いずれにせよ、これまでの内容だと、少なくとも官僚経験のある市長を否定しているとは到底思えませんし、そのようなキャッチフレーズも見当たりません。当時目立ったいわゆる勝手連的な個人や団体が(当時の熊谷候補に対し、当時の文脈での期待として)言っていたということはあり得ますが、それを「熊谷氏が訴えた」とするのは、かなり無理があるかと。
(このように周囲が言ったことを「熊谷氏が訴えた」ことにすると、「市民が主役の会」が書いたことは「小川候補が訴えた」ことになってしまいます。)

 

 

 

しかも、両ビラにはその理由として
「それは、中央官庁の役人は、市民の苦しさや気持ちがわからず感性に乏しいと言うのが理由だった。」
と明記していますが、この主張の出典も「?」ですが、論調の根拠はますます「???」となります。
(このような属性主義ともいうべき考え方自体が、もはや現代では許容されておらず(例えば「女性だから会議が長くなる」「中央官庁の役人だから感性が乏しい」等)、このような論調を持ち出すセンスが時代遅れかと。
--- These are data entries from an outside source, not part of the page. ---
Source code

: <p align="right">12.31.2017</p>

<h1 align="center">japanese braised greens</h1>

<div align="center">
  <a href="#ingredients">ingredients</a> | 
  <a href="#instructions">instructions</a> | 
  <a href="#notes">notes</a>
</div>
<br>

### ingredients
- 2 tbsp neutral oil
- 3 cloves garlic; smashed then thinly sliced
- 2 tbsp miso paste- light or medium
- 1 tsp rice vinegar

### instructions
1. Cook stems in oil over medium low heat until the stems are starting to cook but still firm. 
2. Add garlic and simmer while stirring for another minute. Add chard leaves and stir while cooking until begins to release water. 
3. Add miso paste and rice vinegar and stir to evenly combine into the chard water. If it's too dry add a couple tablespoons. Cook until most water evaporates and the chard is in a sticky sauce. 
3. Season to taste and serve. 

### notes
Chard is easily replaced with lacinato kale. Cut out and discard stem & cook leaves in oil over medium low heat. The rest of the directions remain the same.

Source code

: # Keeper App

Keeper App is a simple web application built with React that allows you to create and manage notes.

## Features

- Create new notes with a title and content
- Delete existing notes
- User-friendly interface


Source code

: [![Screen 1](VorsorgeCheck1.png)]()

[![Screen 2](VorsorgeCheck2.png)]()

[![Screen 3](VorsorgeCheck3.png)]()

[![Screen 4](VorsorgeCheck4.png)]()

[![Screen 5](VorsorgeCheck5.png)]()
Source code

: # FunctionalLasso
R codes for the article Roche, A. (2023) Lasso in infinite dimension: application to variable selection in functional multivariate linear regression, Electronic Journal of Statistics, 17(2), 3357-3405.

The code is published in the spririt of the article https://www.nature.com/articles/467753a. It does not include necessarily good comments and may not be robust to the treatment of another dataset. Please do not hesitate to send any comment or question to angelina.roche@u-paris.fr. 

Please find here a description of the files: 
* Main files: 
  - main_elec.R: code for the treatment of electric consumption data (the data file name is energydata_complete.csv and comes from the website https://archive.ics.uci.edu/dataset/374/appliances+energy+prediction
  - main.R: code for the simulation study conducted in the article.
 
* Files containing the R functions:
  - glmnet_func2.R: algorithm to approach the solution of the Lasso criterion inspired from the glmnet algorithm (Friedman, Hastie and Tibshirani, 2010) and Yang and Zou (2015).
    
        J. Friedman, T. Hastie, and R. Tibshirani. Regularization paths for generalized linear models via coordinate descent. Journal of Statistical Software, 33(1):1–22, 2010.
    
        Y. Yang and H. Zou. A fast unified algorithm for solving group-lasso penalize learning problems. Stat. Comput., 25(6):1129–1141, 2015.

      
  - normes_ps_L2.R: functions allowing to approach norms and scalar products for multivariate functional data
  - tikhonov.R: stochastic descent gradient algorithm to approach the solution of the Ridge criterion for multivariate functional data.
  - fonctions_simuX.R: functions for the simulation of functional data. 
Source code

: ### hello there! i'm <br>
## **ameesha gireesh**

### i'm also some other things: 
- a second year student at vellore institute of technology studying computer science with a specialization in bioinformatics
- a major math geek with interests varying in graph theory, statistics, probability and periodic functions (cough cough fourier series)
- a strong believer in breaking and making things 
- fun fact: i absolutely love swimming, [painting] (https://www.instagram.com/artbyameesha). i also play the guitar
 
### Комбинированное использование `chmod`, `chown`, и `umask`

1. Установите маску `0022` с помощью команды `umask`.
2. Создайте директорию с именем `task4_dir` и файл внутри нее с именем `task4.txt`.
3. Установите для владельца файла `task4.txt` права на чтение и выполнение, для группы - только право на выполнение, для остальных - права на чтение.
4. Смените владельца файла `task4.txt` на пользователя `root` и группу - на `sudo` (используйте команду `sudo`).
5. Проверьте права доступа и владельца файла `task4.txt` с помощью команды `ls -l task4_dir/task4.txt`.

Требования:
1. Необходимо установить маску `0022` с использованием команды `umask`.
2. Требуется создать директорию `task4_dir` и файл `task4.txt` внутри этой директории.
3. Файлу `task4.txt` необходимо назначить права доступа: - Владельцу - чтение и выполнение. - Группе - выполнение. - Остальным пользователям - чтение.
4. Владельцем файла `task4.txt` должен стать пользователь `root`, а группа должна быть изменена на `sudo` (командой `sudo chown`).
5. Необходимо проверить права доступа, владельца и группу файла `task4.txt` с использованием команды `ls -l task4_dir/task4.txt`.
なので、私は血縁・地縁の象徴とされやすい二世議員を、それだけを理由に批判する気にはなれません。ちなみに、属性主義の対義語が業績主義です。)

 

 

 

それにしても、
熊谷としひと前千葉市長から千葉市政改革のバトンを託された「神谷しゅんいち」候補をディスるためのビラとはいえ、本来、気に入らないと思っているはずの熊谷前市長を、当面の批判のために持ち上げながら引用するという手法は、書き手に屈折した感情やルサンチマン現象をもたらしますので、精神衛生上お勧めできない方法です。
(結果的に、私のように熊谷前市長の著作をたどる千葉県民を増やしたり、官僚嫌いの市民を熊谷候補の票へと掘り起こしている気がしますが、陣営にとって本意なのでしょうか?)
(ちなみに、著書をたどると「無料は本当に良いサービスか」という表題文や、熊谷前市長が就任直後に、国から出向していた都市局長を副市長にして市政改革に成功した内容が書かれています。)

 

 

 

最後にひとこと、
今回、同日選となった県知事選挙では、熊谷候補と関候補の両確認団体のビラは、いずれも「彼にはこのような実績がある」「彼が知事になれば、こんなことができる」という内容となっており、そこに「ちばの未来」「ちばの希望」を感じました。
千葉市長選はいかがでしょうか?

 

 

 

一昔前とは異なり、現代の市民のメディアリテラシーにおいては、あまりにも稚拙なネガティブキャンペーンは、かえって、そこで持ち上げられている側の印象を下げ、
ディスられている方を持ち上げるという、発信者にとって逆の効果をもたらす傾向がありますが、
このようなネガティブキャンペーンで選挙情勢が浮き沈みすることは、一番必死になっている候補者の方々にとって本意ではなく、千葉市民にとっても望ましい現象ではないと思います。
(だれを支持しているかに関わらず、このようなネガティブキャンペーン自体に対して不快感を表明する市民は、結構多いという印象です。)

 

 

 

投票日まで残りわずかですが、市長選でも、知事選の確認団体のビラのように「ちばの未来、希望」を最後まで模索したいですし、そうあってほしいと願っています。
そうなれば、今回の千葉市長選そのものが、千葉市民のためになると思います。